I have a pandas.DataFrame
with a Multiindex having 3 levels. I would like to groupby the first 2 levels and keep the largest value in the 3rd level. pandas.groupby
produce an unexpected result. I'm wondering what's the cause. And is there any parameters I should add here?
idxslc = pd.IndexSlice
def keep_latest_info(df):
print('Before:')
print(df)
if len(df) == 1:
return df
max_dt = df.index.get_level_values(-1).max()
df = df.loc[idxslc[:, :, max_dt]]
print('After:' )
print(df)
return df
df = pd.DataFrame(np.array(((1, 2, 2), (4, 9, 9), (5, 6, 7), (3, 9, 1)))).T.set_index([0, 1, 2])
df.index = df.index.rename('a-b-c'.split('-'))
df.groupby(level=[0, 1], group_keys=True, as_index=True).apply(keep_latest_info)
The results are as follows. As can be seen, the output of 2nd group (2nd & 3rd row) no longer has the level 3 index. Why is this?
Before:
3
a b c
1 4 5 3
Before:
3
a b c
2 9 6 9
7 1
After:
3
a b
2 9 1
AssertionError: Cannot concat indices that do not have the same number of levels
Edit:
The result is caused by IndexSlice
. If using df = df.loc[idxslc[:, :, [max_dt]]]

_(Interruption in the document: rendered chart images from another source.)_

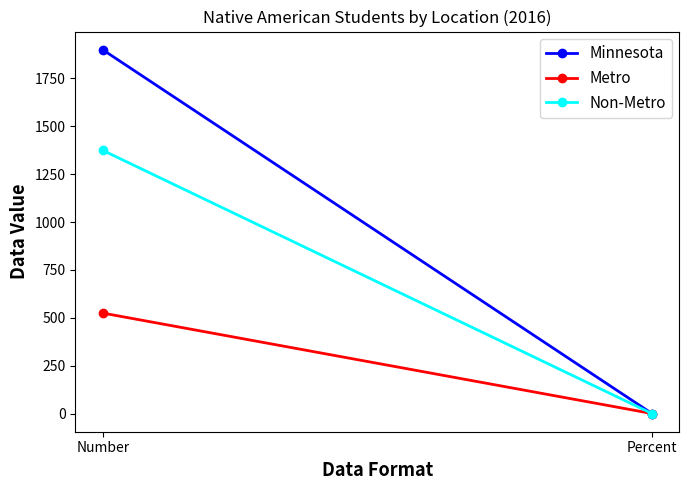

What is the average value of the Non-Metro series?

687.4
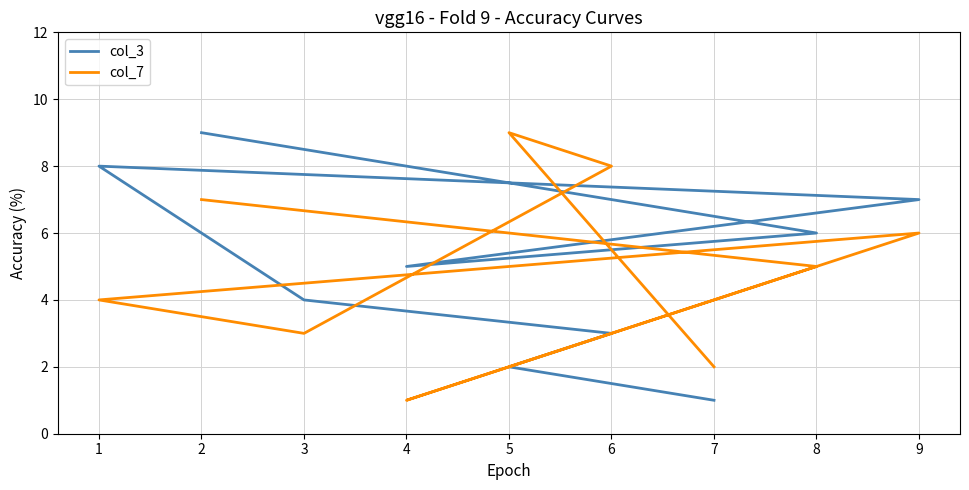

How many data points does each series have?

9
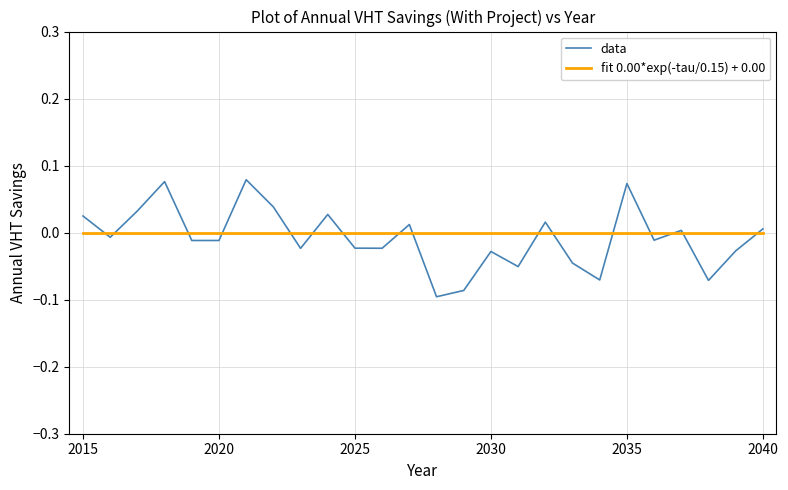

Rank the series by their maximum value, from lowest to highest.

fit 0.00*exp(-tau/0.15) + 0.00, data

(with square bracket) in the function instead, everything works fine. Why does IndexSlice
behave this way?
This is due to how the slicing is being performed within the keep_latest_info function. When you slice the DataFrame using df.loc[idxslc[:, :, max_dt]]
, it modifies the index levels, dropping the third level in this case.
To resolve this issue, you need to maintain the MultiIndex structure throughout the function. You can achieve this by modifying the keep_latest_info function as follows:
import pandas as pd
import numpy as np
idxslc = pd.IndexSlice
def keep_latest_info(df):
print('Before:')
print(df)
if len(df) == 1:
return df
max_dt = df.index.get_level_values(-1).max()
df = df.loc[idxslc[:,:,max_dt], :]
print('After:')
print(df)
return df
df = pd.DataFrame(np.array(((1, 2, 2), (4, 9, 9), (5, 6, 7), (3, 9, 1)))).T.set_index([0, 1, 2])
df.index = df.index.rename('a-b-c'.split('-'))
result = df.groupby(level=[0, 1], group_keys=True, as_index=False).apply(keep_latest_info)
Changes made:
Added [:, :]
after idxslc[:,:,max_dt]
to maintain all levels of the MultiIndex.
Changed as_index=True
to as_index=False
in the groupby function call to keep the index as columns in the resulting DataFrame.
With these changes, the function will retain the MultiIndex structure throughout the operation, and you should get the expected output without any errors.